--- WORK ORDER ---
Search the entries for the word "median". Copy every line that holds it.
◆ ◆ ◆
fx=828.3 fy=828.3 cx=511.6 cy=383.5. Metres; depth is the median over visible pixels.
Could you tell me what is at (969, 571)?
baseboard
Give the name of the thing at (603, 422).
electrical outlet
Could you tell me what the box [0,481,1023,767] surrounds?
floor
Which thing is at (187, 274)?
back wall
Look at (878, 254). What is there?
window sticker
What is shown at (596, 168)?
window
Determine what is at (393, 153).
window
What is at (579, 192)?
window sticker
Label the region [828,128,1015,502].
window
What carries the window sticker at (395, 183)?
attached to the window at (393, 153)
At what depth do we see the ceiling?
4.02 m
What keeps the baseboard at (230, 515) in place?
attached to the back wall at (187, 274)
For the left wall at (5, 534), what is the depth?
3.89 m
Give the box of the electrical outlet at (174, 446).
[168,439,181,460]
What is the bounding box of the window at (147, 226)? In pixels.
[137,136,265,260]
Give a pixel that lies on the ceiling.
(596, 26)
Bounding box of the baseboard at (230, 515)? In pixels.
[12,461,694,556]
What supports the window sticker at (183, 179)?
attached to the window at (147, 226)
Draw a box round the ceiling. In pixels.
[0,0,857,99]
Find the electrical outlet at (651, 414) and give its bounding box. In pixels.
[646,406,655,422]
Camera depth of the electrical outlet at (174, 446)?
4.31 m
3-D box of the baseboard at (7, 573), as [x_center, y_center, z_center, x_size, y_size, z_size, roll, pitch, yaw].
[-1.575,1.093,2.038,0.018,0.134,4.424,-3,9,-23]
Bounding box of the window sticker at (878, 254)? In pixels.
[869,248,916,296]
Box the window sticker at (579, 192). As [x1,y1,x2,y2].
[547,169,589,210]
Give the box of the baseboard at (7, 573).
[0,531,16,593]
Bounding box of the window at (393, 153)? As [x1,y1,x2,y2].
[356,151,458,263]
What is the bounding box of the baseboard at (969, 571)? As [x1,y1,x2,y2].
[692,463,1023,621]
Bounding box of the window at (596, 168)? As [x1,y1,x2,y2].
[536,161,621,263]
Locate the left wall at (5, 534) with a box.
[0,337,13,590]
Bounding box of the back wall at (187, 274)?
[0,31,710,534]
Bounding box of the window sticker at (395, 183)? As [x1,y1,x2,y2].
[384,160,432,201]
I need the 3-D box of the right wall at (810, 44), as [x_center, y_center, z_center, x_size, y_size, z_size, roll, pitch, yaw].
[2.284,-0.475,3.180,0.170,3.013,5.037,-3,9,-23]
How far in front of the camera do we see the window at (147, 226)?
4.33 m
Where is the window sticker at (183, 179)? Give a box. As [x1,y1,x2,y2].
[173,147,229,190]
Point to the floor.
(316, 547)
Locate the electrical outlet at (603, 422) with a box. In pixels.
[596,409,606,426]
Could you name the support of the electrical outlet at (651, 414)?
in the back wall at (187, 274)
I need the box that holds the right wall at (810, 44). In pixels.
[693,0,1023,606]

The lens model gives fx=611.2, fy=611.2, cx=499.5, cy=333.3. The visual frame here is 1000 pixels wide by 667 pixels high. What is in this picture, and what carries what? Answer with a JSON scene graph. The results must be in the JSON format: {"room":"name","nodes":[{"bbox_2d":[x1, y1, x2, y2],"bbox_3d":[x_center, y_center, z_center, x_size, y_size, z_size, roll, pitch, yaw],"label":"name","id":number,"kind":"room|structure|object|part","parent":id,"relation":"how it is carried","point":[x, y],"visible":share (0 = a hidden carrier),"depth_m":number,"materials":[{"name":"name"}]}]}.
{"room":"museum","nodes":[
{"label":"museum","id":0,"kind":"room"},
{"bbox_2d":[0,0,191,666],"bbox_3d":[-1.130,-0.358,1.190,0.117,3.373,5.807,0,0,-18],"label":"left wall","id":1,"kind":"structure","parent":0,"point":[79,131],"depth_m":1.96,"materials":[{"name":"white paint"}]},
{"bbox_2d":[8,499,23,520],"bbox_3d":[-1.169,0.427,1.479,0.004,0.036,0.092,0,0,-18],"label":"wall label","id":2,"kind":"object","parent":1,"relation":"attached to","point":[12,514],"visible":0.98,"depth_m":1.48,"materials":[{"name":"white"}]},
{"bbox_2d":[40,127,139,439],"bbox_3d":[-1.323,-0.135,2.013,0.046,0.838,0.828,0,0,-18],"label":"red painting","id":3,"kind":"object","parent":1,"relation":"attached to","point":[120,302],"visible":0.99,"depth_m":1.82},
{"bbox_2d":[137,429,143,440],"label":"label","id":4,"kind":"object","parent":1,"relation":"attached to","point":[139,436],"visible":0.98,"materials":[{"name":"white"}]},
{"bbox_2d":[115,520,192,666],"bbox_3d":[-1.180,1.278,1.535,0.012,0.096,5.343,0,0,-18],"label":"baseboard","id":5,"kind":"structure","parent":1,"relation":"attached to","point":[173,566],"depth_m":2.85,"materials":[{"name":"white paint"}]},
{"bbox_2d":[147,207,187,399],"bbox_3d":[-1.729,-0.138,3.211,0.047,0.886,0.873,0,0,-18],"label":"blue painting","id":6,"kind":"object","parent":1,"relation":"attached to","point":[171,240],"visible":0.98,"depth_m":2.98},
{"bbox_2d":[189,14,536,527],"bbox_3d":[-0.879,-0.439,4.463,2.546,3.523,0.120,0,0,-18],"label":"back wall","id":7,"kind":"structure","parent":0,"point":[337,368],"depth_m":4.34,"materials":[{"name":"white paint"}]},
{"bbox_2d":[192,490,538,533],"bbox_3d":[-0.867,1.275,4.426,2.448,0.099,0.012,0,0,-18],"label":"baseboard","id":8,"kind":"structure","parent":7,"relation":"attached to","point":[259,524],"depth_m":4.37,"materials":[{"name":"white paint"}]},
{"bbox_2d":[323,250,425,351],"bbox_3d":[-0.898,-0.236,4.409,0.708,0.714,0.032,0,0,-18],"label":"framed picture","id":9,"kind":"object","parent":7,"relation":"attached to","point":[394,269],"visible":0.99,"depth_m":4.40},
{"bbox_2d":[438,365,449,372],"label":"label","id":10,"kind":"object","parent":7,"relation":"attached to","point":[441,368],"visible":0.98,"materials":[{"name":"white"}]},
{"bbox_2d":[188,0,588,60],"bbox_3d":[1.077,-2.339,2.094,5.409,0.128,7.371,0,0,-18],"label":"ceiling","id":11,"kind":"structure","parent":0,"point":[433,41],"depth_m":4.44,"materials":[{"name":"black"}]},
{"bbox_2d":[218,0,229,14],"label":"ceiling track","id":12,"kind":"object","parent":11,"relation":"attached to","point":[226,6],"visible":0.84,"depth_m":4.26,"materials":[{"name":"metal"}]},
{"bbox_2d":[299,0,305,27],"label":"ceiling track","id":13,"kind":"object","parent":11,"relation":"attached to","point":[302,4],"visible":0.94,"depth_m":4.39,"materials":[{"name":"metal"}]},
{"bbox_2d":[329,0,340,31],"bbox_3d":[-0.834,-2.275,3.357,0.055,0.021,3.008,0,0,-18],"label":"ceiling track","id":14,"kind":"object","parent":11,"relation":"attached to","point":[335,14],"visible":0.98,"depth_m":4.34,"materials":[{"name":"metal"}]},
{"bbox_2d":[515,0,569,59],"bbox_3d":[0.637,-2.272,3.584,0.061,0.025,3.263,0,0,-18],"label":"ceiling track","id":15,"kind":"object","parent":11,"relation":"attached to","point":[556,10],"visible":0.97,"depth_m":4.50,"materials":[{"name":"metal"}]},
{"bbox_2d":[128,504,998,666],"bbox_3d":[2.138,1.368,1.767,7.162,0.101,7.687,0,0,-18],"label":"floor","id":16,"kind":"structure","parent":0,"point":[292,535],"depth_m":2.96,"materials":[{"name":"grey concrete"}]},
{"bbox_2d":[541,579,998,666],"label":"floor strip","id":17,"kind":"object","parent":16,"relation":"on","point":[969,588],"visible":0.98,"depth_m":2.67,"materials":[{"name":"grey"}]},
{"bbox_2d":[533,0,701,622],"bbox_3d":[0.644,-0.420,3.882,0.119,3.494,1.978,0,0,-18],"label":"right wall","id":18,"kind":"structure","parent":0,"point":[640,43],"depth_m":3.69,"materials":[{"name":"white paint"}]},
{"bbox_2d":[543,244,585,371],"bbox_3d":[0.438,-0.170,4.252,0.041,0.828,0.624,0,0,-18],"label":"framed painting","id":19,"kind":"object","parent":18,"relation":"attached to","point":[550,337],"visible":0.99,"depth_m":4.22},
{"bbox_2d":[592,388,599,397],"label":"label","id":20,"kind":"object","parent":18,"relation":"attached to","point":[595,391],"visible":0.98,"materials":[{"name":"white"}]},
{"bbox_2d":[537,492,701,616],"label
◆ ◆ ◆
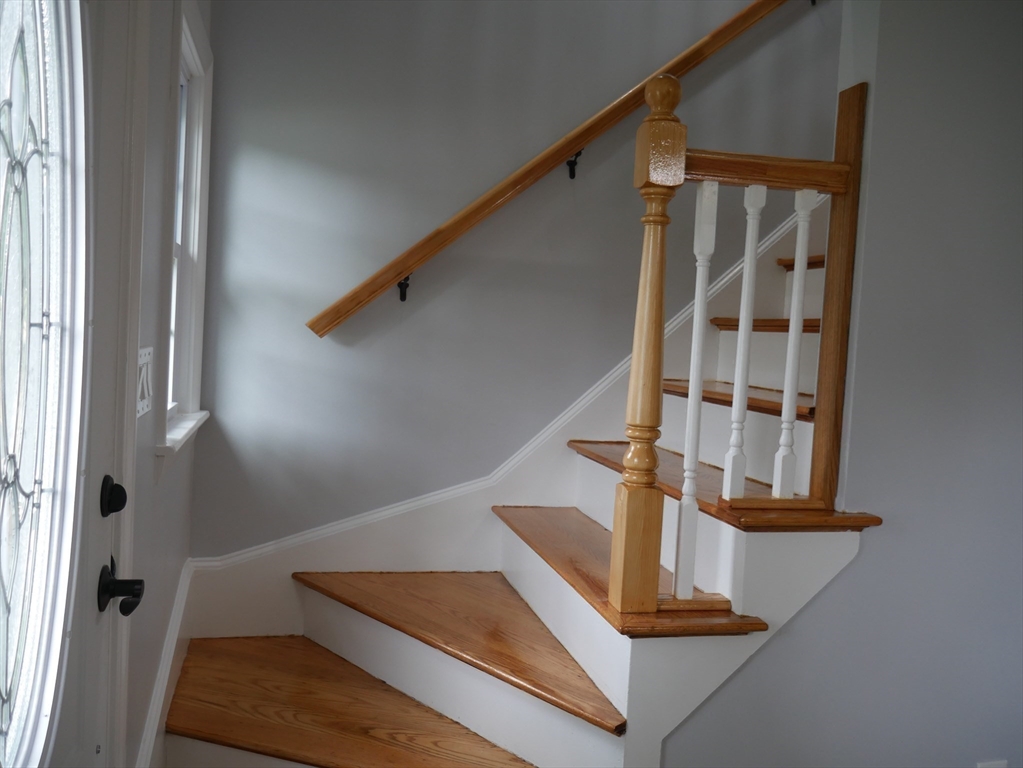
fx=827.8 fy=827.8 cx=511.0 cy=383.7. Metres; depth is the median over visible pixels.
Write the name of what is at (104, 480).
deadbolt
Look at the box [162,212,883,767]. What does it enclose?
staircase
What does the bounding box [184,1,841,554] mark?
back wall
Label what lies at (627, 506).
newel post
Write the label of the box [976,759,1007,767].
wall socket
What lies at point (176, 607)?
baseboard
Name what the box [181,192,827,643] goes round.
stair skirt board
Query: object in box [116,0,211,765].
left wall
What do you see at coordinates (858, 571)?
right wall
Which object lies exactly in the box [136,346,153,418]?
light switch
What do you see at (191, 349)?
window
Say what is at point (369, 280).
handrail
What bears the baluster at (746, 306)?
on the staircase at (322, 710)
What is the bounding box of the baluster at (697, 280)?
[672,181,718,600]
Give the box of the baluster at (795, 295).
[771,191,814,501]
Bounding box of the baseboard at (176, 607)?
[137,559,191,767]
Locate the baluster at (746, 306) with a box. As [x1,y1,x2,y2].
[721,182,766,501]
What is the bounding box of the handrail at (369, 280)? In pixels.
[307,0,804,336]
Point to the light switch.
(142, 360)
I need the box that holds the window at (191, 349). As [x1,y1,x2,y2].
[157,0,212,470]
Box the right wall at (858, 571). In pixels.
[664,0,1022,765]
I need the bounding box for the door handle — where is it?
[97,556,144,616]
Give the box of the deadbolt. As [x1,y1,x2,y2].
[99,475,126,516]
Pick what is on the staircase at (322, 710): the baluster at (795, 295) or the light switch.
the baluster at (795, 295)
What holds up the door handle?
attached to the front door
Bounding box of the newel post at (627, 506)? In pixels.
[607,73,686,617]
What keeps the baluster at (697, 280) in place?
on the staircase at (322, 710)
◆ ◆ ◆
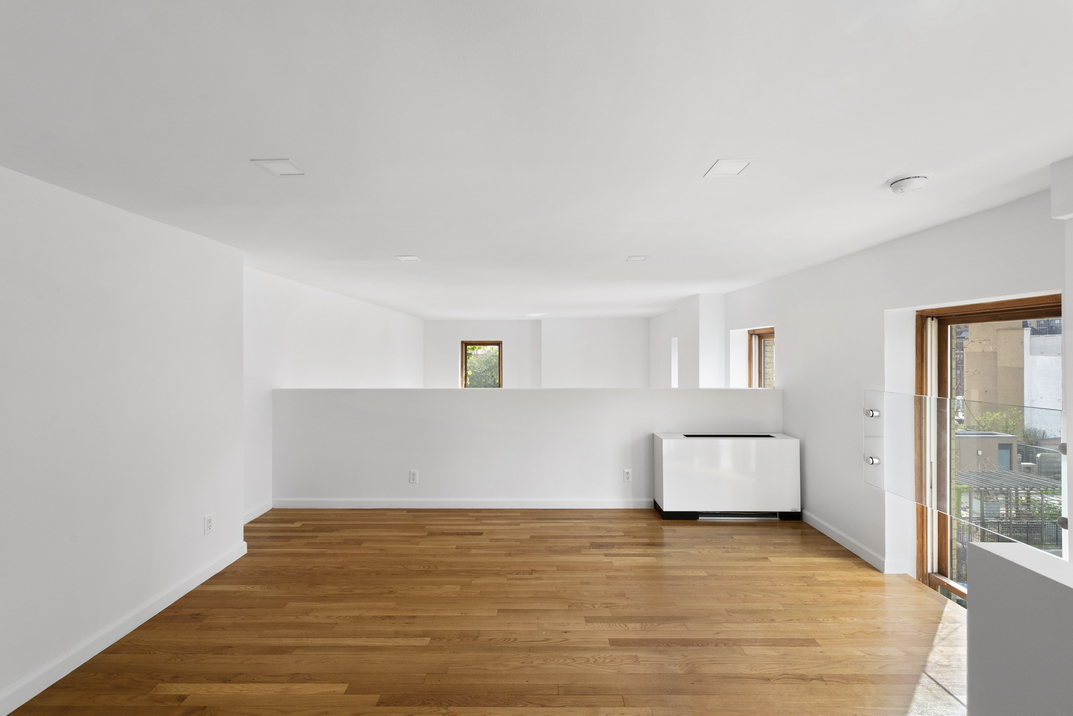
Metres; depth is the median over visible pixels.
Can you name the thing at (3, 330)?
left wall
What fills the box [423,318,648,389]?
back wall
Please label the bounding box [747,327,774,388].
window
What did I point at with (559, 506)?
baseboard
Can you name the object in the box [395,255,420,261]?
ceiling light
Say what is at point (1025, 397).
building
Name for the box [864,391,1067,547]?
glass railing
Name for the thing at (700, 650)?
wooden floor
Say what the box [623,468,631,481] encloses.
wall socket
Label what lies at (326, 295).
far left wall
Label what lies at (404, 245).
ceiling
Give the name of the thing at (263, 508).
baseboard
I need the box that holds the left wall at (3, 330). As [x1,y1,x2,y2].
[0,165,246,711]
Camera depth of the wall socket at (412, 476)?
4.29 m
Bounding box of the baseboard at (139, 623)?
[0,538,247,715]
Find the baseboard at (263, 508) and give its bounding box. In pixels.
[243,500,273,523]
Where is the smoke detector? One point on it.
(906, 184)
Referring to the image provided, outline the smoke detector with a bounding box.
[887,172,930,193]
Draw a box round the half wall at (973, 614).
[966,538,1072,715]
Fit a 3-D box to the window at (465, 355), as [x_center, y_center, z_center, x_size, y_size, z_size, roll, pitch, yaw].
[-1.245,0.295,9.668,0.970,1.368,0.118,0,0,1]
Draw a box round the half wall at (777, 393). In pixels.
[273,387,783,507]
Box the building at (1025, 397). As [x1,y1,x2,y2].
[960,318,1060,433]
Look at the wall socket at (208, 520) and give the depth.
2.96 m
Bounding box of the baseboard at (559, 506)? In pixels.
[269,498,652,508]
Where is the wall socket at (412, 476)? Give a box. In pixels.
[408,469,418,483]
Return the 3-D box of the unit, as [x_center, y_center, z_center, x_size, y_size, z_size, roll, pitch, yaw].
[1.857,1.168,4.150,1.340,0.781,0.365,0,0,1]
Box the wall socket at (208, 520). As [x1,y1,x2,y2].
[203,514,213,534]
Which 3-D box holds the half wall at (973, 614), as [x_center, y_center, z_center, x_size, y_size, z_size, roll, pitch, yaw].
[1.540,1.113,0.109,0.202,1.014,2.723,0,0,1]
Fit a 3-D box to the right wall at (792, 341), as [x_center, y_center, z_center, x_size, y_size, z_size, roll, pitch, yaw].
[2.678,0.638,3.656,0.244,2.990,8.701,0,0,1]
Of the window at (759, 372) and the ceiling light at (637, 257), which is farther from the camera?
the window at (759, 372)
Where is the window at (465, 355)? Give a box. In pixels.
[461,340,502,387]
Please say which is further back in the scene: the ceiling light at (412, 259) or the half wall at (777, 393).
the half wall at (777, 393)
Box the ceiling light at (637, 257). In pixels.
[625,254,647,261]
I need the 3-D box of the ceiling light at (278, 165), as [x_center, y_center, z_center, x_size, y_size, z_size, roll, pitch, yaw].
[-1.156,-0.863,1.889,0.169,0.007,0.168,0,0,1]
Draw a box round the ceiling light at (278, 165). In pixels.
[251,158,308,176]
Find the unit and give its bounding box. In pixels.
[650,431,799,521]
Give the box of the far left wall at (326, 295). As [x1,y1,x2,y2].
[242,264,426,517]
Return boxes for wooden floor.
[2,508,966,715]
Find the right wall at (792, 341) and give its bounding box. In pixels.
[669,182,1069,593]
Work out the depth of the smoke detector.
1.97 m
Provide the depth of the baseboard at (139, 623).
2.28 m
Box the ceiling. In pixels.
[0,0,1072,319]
◆ ◆ ◆
--- SOLUTION ---
fx=828.3 fy=828.3 cx=511.6 cy=383.5. Metres; depth is the median over visible pixels.
fx=827.8 fy=827.8 cx=511.0 cy=383.7. Metres; depth is the median over visible pixels.
Metres; depth is the median over visible pixels.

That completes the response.